Some people say C is high level assembly language. They are right. That is what Dennis Ritchie and Brian Kernighan wrote it for. Hardware was changing in bigger directions in their day than now. It was a total PITA to write a routine to, e.g., sort an array of numbers and have to keep rewriting it in the latest set of low level assembly instructions. Say a prayer tonight for the compiler writers who insulate you from having to understand such low level details.

The first stage is turning the characters you type as a C program into assembly code. The compiler that some very clever people wrote for you turns that into an object file that the machine you are working on can use. Don’t confuse that with object oriented programming which came much later. It is just a file of bits that the hardware can ultimately execute.

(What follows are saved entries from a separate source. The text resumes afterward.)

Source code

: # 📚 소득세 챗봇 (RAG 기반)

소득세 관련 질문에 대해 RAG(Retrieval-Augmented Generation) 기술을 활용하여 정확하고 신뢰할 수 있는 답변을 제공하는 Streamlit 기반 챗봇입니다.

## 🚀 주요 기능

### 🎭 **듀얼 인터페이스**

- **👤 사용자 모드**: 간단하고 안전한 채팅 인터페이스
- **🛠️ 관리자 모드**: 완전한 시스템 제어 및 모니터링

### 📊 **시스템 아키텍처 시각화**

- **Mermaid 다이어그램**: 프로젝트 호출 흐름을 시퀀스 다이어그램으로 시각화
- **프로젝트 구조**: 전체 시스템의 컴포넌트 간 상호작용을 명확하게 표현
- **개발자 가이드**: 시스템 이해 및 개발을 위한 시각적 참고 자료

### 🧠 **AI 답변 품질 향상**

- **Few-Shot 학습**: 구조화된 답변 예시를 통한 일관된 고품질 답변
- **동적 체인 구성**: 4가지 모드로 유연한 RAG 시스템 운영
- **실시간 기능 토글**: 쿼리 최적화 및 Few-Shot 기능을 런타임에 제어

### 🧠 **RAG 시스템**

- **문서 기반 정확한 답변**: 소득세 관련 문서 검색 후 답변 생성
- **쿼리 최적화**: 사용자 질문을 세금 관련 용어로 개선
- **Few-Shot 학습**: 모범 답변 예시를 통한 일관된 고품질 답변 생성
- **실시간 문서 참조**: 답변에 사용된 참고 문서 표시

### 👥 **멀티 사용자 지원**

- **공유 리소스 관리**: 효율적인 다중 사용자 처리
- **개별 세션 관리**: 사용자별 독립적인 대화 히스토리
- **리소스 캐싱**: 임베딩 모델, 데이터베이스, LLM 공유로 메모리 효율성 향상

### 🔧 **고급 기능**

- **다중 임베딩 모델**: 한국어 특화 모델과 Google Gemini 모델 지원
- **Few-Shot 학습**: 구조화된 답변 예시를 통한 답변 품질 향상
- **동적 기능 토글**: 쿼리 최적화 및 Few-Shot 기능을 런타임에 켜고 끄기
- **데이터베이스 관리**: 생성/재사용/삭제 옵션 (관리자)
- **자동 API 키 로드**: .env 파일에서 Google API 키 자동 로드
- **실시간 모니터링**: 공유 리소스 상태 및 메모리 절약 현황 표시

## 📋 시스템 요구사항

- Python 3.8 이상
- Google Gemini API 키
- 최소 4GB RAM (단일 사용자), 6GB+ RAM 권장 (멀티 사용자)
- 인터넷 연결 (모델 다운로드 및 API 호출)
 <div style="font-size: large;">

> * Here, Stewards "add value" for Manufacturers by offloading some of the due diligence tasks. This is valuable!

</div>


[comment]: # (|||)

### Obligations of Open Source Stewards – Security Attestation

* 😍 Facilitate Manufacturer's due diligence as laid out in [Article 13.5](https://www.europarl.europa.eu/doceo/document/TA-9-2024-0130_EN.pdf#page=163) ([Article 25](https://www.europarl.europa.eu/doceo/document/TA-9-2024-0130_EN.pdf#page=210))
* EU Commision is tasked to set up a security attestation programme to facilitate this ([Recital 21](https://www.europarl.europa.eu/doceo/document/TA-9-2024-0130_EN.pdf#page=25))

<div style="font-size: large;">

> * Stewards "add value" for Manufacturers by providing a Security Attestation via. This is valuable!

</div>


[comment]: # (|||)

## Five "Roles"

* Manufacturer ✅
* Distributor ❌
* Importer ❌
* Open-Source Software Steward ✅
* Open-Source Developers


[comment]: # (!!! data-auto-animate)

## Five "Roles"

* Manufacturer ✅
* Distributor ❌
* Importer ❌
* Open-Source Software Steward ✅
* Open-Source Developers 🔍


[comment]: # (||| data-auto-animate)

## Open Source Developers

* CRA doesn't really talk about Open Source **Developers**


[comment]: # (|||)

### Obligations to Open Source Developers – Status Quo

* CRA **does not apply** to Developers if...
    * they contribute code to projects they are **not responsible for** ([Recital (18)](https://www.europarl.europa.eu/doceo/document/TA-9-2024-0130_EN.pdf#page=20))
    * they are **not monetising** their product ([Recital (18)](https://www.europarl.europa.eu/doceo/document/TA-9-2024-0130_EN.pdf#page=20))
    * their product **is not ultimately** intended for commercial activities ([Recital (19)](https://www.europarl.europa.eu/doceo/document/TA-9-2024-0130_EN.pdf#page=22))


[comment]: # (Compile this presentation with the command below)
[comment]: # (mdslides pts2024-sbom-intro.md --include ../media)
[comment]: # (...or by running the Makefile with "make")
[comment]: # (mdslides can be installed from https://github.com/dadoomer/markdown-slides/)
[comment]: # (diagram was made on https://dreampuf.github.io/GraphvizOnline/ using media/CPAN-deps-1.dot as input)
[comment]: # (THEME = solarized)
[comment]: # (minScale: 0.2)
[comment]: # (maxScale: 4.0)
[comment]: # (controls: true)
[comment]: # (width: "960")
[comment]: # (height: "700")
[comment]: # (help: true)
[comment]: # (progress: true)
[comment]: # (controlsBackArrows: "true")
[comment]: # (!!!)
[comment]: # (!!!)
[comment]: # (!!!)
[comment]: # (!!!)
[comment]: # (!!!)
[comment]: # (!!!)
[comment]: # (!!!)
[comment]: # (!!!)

These object files can be collected into a library and be used by other programs. Static libraries (.lib or .a) copy the bits into the program you write. Shared libraries (.dll or .so) share those bits with all programs executing on your computer.

The second stage is to link together object files (I’m lying a little, there are more stages) and provide a well known entry point to where the operating system can start doing exactly what you tell the computer to do.
To make something happen on your computer you have to execute a file. Sounds harsh, but these are names people called things before the age of political correctness.

The xll library it is a little bit different. Excel is already running. When you open an xll, which is just a dll, it looks for a function called xlAutoOpen and executes that. Set a breakpoint on it and step through all the tricky Excel SDK stuff you don’t have to worry about in order to call C/C++/Fortran.

I’ve updated to work with 64-bit Excel if you are following along with the latest. Go to Build/Configuration Manager… and set the platform to x64. Let me know if that is not working for you now, as long as you understand this is not an invitation to debug your code.